-- Passage shown --
Details of the tasks undertaken are appearing on the Well-Typed (→8.1) blog, on the IHG status page and on standard communication channels such as the Haskell mailing list.

The collaborative development scheme is running continuously, so if you are interested in joining as a member, please get in touch. Details of the different membership options (full, associate, or academic) can be found on the website.

We are very interested in new members, in particular if they might be willing to fund further efforts on Cabal and Hackage.

If you are interested in joining the IHG, or if you just have any questions or comments, please drop us an e-mail at <info at>.

Further reading

8.4  Barclays Capital

Report by:Ben Moseley

Barclays Capital has been using Haskell as the basis for our FPF (Functional Payout Framework) project for about seven years now. The project develops a DSL and associated tools for describing and processing exotic equity options. FPF is much more than just a payoff language — a major objective of the project is not just pricing but “zero-touch” management of the entire trade lifecycle through automated processing and analytic tools.

For the first half of its life the project focused only on the most exotic options — those which were too complicated for the legacy systems to handle. Over the past few years however, FPF has expanded to provide the trade representation and tooling for the vast majority of our equity exotics trades and with that the team has grown significantly in both size and geographical distribution. We now have eight permanent full-time Haskell developers spread between Hong Kong, Kiev and London (with the latter being the biggest development hub).

-- Source material --
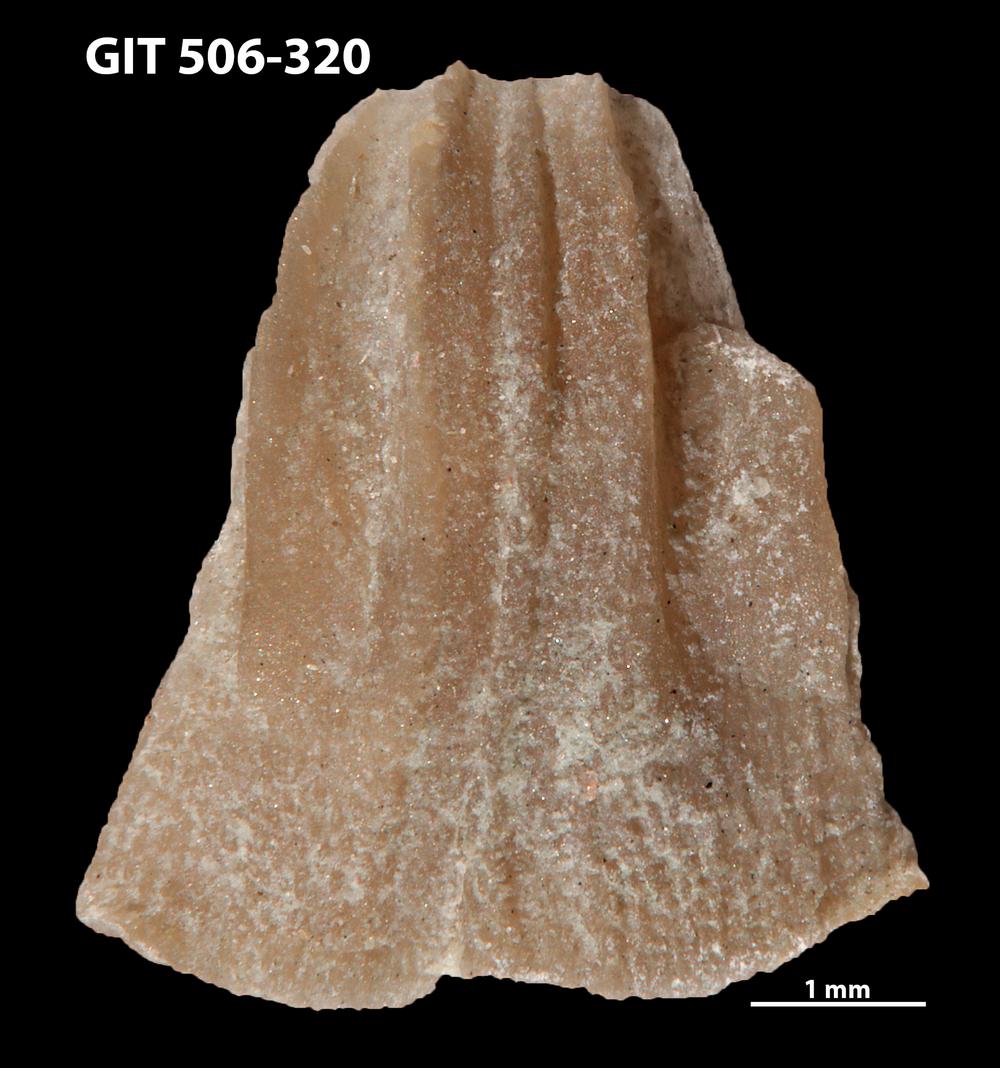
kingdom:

-- Problem statement --
Repeat the passage above from "8.4  Barclays Capital" to "and analytic tools.", switching "Barclays Capital" to "Barclays" everywhere it appears.

-- Complete output --
8.4  Barclays

Report by:Ben Moseley

Barclays has been using Haskell as the basis for our FPF (Functional Payout Framework) project for about seven years now. The project develops a DSL and associated tools for describing and processing exotic equity options. FPF is much more than just a payoff language — a major objective of the project is not just pricing but “zero-touch” management of the entire trade lifecycle through automated processing and analytic tools.